▶ **Task inputs**
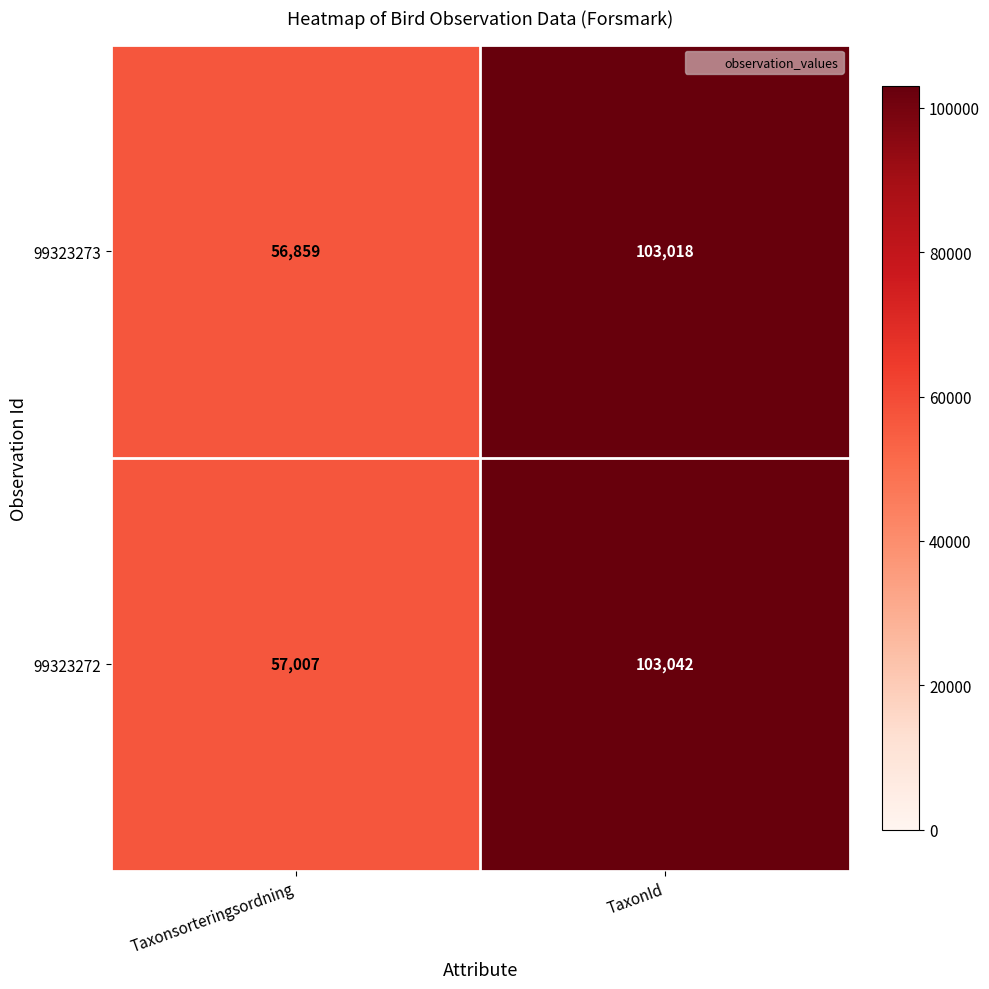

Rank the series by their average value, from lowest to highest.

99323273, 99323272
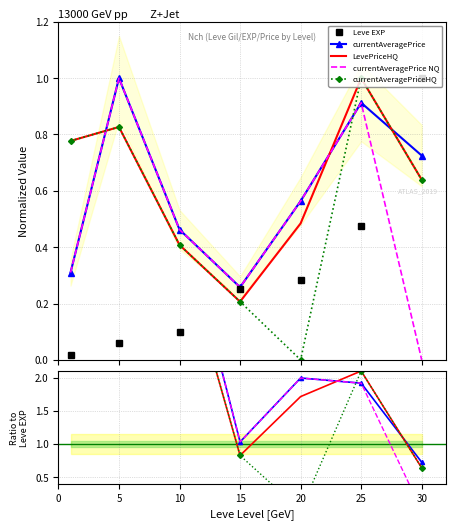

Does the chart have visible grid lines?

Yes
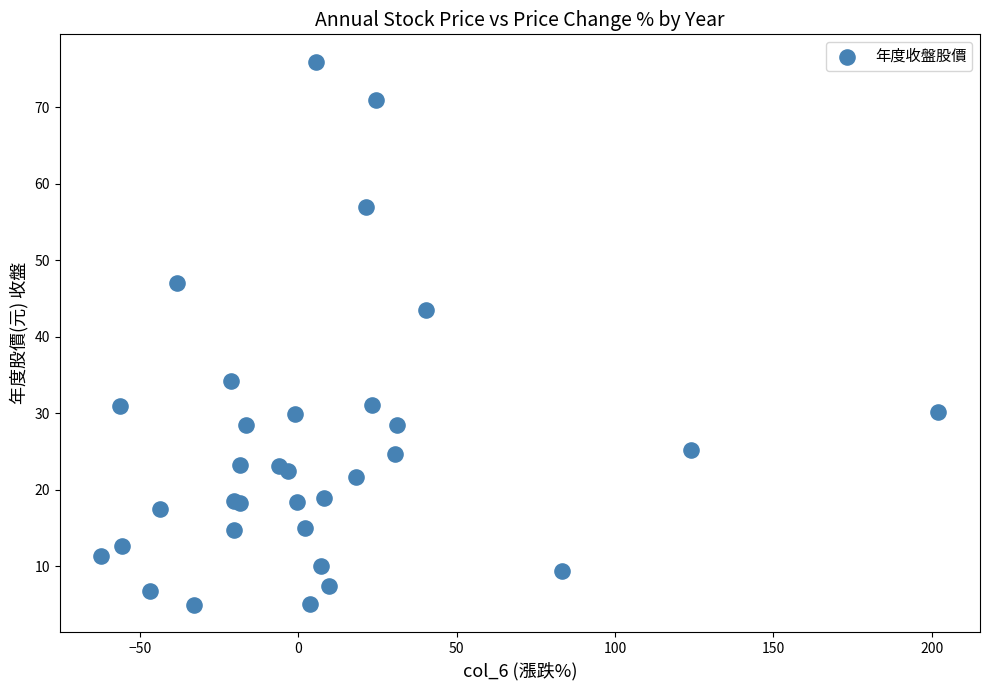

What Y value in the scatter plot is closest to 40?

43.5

▶ **Problem statement**
Please find each line in the rows above that contains the word "value" and copy those lines out. Match case exactly.

▶ **Answer to this problem**
Rank the series by their average value, from lowest to highest.
What Y value in the scatter plot is closest to 40?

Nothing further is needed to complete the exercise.